======== 出典本文
Vuforiaで立体をARマーカーにしてスケスケ&動画再生:Unity+ARで何ができるのか(2)(4/4 ページ)
本連載では、ARを無料で制作できるライブラリ「Vuforia」と「Unity」を使うことで、誰でも簡単にARのコンテンツを制作できる方法を紹介します。今回は、箱型や円錐など3Dのターゲットを読み込む方法や、ターゲットを透過したり、ARの画面上で動画を再生したりする方法について。
動画を再生する「Video Playback」
「Video Playback」は、その名の通り、マーカーの上で動画を再生できるサンプルです。マーカーの画像と動画の最初の画像を合わせることで、あたかも絵や写真が動き出すような表現もできます。
Unityで新しいプロジェクトを立ち上げ、「Advanced Topics」でダウンロードした「vuforia-samples-advanced-unity-5-0-5」の「VideoPlayBack-5-0-5.unitypackage」と今回使用するマーカーのDatabaseのパッケージをインポートしてください。
================
▶ **課題の要件**
Vuforiaでの動画再生を扱った上記の本文を、最後の文の後から引き継いで書き進めてください。
======== 提供データ
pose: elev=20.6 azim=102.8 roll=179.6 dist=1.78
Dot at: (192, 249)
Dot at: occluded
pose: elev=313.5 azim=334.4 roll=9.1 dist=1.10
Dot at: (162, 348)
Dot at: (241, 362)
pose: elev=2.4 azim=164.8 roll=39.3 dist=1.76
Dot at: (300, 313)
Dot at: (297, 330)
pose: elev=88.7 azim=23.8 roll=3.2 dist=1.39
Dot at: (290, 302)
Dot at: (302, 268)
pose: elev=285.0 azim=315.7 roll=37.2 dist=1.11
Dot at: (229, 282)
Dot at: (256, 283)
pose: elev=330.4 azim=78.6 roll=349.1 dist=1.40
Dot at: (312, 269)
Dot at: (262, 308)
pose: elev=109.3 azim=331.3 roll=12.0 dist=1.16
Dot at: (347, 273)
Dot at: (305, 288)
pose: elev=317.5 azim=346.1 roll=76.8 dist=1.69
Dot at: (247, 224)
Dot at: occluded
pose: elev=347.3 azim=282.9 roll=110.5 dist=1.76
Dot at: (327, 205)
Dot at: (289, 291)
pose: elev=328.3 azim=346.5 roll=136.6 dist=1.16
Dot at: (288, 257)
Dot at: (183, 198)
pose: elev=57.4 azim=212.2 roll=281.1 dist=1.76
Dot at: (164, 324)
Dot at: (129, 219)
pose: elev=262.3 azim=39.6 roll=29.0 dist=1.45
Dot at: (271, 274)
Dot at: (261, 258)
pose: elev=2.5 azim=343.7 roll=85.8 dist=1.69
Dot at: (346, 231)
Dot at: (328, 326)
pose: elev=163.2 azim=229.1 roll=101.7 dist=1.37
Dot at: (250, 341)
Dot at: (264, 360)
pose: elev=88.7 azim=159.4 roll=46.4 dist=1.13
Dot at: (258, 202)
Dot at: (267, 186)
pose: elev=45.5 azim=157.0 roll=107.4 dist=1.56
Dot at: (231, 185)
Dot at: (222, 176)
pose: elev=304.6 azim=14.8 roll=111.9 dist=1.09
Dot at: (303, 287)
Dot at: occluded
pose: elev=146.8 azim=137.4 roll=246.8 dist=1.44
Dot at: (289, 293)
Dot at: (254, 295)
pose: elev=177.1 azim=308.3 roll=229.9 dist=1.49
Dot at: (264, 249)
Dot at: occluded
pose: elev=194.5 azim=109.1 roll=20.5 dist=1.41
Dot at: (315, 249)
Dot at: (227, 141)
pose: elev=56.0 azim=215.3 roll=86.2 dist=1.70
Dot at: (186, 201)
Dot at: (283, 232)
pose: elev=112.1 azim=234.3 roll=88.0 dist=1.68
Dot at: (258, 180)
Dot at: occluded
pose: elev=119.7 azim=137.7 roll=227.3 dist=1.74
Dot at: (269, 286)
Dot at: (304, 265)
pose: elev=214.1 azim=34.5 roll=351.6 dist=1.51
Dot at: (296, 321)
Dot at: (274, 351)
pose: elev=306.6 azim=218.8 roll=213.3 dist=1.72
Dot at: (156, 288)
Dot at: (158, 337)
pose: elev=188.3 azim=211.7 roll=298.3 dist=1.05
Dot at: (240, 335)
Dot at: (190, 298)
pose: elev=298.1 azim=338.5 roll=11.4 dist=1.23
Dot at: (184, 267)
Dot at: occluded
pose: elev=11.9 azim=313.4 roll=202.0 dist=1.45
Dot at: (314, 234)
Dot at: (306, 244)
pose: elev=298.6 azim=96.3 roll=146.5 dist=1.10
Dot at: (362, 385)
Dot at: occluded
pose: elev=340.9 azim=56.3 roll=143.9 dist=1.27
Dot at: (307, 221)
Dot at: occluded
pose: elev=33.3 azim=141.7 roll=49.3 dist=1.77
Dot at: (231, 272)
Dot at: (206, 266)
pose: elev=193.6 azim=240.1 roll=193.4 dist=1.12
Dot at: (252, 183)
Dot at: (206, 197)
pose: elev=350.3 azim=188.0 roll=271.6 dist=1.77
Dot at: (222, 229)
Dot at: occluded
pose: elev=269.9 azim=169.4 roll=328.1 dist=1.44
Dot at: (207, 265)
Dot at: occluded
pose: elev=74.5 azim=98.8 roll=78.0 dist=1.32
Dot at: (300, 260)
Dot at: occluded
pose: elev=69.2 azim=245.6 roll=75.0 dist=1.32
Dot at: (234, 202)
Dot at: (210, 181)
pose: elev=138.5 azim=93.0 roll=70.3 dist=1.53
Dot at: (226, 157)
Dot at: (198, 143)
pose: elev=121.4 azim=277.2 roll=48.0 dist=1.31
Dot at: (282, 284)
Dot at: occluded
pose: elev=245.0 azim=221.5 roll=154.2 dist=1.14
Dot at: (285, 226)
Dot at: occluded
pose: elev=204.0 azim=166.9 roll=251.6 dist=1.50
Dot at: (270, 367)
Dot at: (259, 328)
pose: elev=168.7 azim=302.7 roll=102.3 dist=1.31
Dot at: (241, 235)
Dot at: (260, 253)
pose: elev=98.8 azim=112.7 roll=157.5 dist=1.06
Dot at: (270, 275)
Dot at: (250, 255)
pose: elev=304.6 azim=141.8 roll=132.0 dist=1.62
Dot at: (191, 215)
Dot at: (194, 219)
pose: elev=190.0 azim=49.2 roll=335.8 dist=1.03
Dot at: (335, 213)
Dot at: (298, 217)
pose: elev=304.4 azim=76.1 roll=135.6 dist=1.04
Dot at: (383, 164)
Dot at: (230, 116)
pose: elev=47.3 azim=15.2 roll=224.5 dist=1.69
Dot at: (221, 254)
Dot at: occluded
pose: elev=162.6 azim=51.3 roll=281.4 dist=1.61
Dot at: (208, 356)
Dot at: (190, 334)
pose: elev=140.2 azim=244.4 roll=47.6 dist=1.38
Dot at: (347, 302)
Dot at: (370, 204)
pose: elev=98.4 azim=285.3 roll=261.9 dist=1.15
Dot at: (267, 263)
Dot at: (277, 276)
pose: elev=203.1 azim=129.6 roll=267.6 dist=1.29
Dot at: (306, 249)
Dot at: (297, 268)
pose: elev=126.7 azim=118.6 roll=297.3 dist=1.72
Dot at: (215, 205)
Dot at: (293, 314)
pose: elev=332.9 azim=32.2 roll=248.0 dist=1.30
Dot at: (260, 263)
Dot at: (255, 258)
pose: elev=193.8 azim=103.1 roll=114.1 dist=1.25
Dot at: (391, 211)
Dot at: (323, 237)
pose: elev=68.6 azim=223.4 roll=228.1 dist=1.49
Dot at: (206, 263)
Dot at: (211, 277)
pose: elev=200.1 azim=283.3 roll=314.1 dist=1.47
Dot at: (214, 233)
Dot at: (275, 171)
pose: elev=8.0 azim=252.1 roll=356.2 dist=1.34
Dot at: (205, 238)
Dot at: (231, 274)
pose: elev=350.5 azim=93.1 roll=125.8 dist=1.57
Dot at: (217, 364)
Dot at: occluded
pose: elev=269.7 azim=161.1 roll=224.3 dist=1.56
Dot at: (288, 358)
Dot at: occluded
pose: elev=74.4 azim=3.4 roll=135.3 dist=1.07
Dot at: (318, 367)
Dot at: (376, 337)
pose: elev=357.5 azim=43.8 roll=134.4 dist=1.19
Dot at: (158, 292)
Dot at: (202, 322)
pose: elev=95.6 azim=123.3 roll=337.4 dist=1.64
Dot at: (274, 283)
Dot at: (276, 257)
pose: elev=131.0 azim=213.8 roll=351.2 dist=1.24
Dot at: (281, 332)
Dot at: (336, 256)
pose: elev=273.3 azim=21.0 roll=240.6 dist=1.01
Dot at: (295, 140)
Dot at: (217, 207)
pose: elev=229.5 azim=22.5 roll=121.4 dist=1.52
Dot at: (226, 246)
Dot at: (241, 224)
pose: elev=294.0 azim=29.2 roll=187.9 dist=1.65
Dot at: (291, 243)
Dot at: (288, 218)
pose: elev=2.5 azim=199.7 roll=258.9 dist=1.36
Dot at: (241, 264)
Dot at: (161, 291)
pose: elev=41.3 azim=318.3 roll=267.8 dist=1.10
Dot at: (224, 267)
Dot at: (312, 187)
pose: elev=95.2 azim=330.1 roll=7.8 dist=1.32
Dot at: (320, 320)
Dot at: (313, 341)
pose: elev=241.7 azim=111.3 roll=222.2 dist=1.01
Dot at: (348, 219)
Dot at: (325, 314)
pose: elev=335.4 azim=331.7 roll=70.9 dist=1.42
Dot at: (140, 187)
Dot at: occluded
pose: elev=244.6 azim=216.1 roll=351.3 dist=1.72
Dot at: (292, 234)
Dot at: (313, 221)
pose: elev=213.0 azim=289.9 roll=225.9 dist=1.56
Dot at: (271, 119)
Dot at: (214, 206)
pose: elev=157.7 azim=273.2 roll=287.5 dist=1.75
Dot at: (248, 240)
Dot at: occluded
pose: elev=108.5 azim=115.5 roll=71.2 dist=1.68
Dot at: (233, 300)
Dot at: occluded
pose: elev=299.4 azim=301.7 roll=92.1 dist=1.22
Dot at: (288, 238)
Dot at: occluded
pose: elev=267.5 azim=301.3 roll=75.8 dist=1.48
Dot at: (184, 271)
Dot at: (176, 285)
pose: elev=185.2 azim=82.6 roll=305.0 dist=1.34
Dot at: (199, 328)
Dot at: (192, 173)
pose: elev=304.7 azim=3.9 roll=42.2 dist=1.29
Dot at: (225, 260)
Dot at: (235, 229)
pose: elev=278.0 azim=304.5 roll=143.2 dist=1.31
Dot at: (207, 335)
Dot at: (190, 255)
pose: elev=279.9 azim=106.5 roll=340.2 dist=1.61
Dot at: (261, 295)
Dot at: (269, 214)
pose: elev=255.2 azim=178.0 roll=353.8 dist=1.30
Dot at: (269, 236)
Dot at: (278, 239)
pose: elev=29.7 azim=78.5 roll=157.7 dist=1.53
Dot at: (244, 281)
================
▶ **結果**
このサンプルの構成を最初から構築しながら、説明を行っていきます。
このサンプルはPC上での実行では動作しないため、モバイル端末で実行できる環境を前提としています。その設定の説明は今回省略しますが、実機でのビルド環境を構築した上で、「Build Settings」で各種端末を選択してビルドしてください。
Android端末でのビルド環境構築は下記記事を参考にしてください。
iOS端末へのビルドは、Xcodeプロジェクトの形でビルドされるので、Xcodeで開き、実行してください。
サンプルシーンから必要なAssetをプレハブ化
新しいシーンを作成する前に「Hierarchy」にある「SceneManager」をプレハブ化して、新しいシーンを作成してください。こちらは後で使用します。
「Video Playback」を使う準備
それでは、新しいシーンを作成してください。
まず、前回同様に「ARCamera」「ImageTarget」、また先ほどプレハブ化した「SceneManager」を「Hierarchy」に追加してください。License KeyやDatabaseのセットも同様に行っておきます。
次に、「Asset」→「Script」の「PlayVideo」を「ARCamera」に、「Trackable Event handler」を「ImageTarget」にドラッグ&ドロップしてください。その後、「ImageTarget」の「Default Trackable Event Handler」をRevertしてください。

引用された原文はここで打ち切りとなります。